US attempts to dismantle Ticketmaster ‘monopoloy’

Antitrust lawsuit brought by US Department of Justice seeks break-up of Live Nation Entertainment

The US Department of Justice has accused Ticketmaster parent Live Nation Entertainment of operating a monopoly that “suffocates its competition” in the live entertainment industry, in a landmark antitrust lawsuit that seeks the company’s break-up.

The civil complaint was filed on Thursday by the DoJ, which was joined by a bipartisan group of state and district attorneys-general. The suit alleges that Live Nation Entertainment illegally dominates the market for ticketing and concert promotion, using “exclusionary conduct” to wield an outsized influence over the majority of live concert venues across the US.

The DoJ described how the company allegedly gained a chokehold on the live entertainment ecosystem, from how artists are paid to which performances are staged across the US.

As a result, “fans pay more in fees, artists have fewer opportunities to play concerts, smaller promoters get squeezed out, and venues have fewer real choices for ticketing services”, said Merrick Garland, US attorney-general, on Thursday. “It is time to break up Live Nation-Ticketmaster.”


The company was created in 2010 by the merger of Live Nation, a concert promoter, and Ticketmaster, a platform to sell tickets to live events.

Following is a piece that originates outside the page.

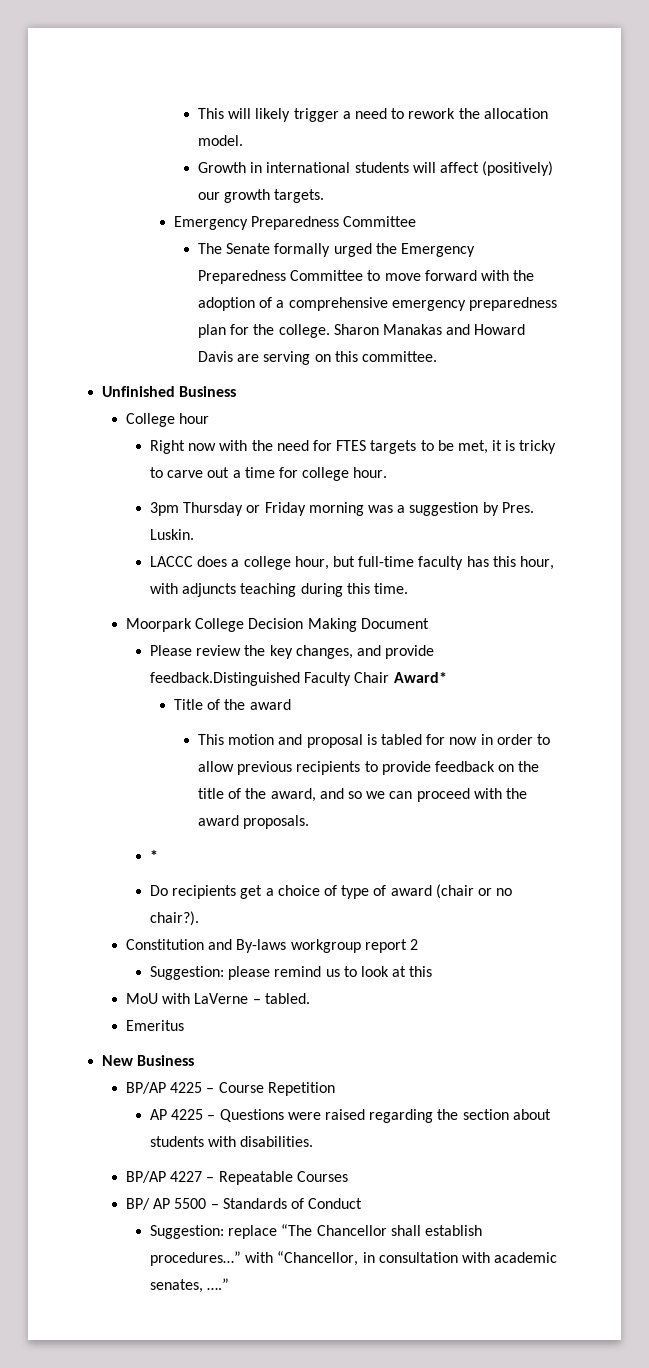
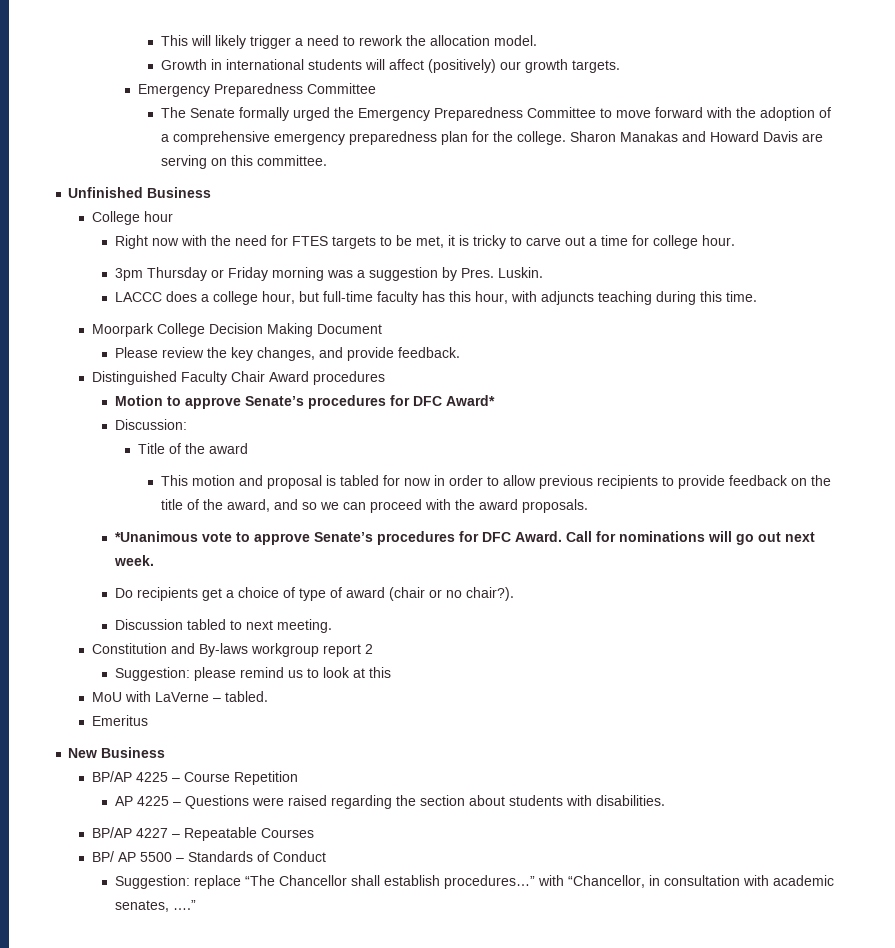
[150,672,390,686] feedback.Distinguished Faculty Chair -> [397,347,460,358] [91,371,385,385] [114,395,442,409] feedback. // Distinguished Faculty Chair Award procedures // Motion to approve Senate’s procedures for DFC
(447, 677) none -> [114,419,187,430] // Discussion:
[150,850,159,861] * -> [114,531,815,545] [113,555,154,566] *Unanimous vote to approve Senate’s procedures for DFC Award. Call for nominations will go out next week.
(200, 918) none -> [114,619,332,633] // Discussion tabled to next meeting.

Since then, discontent has grown among fans, rivals, artists and US lawmakers, who have accused it of abusing its dominant market power by charging exorbitant fees and retaliating against venues that choose to work with rivals.

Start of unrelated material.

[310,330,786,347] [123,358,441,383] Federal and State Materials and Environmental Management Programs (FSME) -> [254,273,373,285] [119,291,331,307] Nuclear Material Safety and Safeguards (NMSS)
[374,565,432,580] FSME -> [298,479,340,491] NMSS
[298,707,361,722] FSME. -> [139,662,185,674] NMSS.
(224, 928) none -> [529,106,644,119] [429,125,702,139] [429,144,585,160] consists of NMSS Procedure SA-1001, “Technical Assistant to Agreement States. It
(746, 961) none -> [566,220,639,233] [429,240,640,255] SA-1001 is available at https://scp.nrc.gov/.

That frustration was exacerbated after a fiasco during the ticket sale of Taylor Swift’s Eras Tour in 2022, when Ticketmaster’s website was overwhelmed by massive demand.

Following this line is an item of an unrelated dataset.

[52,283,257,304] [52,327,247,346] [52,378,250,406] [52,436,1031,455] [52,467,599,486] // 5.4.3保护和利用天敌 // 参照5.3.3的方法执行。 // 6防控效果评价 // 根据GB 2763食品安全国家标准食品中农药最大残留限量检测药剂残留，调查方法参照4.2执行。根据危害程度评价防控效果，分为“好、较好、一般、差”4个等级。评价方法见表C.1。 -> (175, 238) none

In a press conference sprinkled with musical references, Garland said the lawsuit had been filed on behalf of fans, artists, independent promoters, venues and the public. “The American people are ready for it,” he said, in a nod to a lyric from Swift’s Reputation album.

The complaint outlines what the company describes as its “flywheel” business model, where revenues from sponsorships and fans’ concert fees are used to “lock up” artists in exclusive promotion deals. The DoJ added that the group also acquired rivals in an attempt to quash competition.

Jonathan Kanter, head of the DoJ’s antitrust unit, on Thursday described what he called the “dreaded Ticketmaster tax: the seemingly endless set of fees ironically named ‘service fee’ or ‘convenience fee’, when they are anything but”. As a result of the company’s “illegal monopoly”, he said, “the live music industry in America is broken”.

Dan Wall, executive vice-president for corporate and regulatory affairs at Live Nation Entertainment, hit back at the DoJ’s allegations, saying it was “absurd to claim that Live Nation and Ticketmaster are wielding monopoly power”.

He said the lawsuit “ignores everything that is actually responsible for higher ticket prices, from increasing production costs to artist popularity, to 24/7 online ticket scalping that reveals the public’s willingness to pay far more than primary tickets cost”. Wall added that “every year, competition in the industry drives Live Nation to earn lower take rates from both concert promotion and ticketing”.

According to the DoJ, Live Nation directly manages more than 400 musical artists, and owns or controls more than 60 of the top 100 amphitheatres in the US. Through Ticketmaster, the group controls about 80 per cent of top concert venues’ primary ticketing, prosecutors said.

The DoJ had given a green light to the merger of Ticketmaster and Live Nation subject to a 10-year settlement agreement with provisions including barring retaliation against venues that choose alternative ticketing or promotional services. That agreement was modified and extended in 2019, as the DoJ accused it of “repeatedly” violating the initial deal.

Wall said the group was “another casualty of this administration’s decision to turn over antitrust enforcement to a populist urge that simply rejects how antitrust law works”.

It is the latest high-profile monopoly case filed by the DoJ’s antitrust unit, which under Kanter has adopted a tougher enforcement stance. He is among a new generation of progressive officials appointed by President Joe Biden, who argue that anticompetitive conduct has snowballed across the US economy due to decades of lax enforcement. His department has brought cases against US corporate titans including Google and Apple.

Fred Rosen, a former chief executive of Ticketmaster prior to its sale to Live Nation, said that he believed the fight against the company does little to address the problem it is trying to fight: expensive tickets.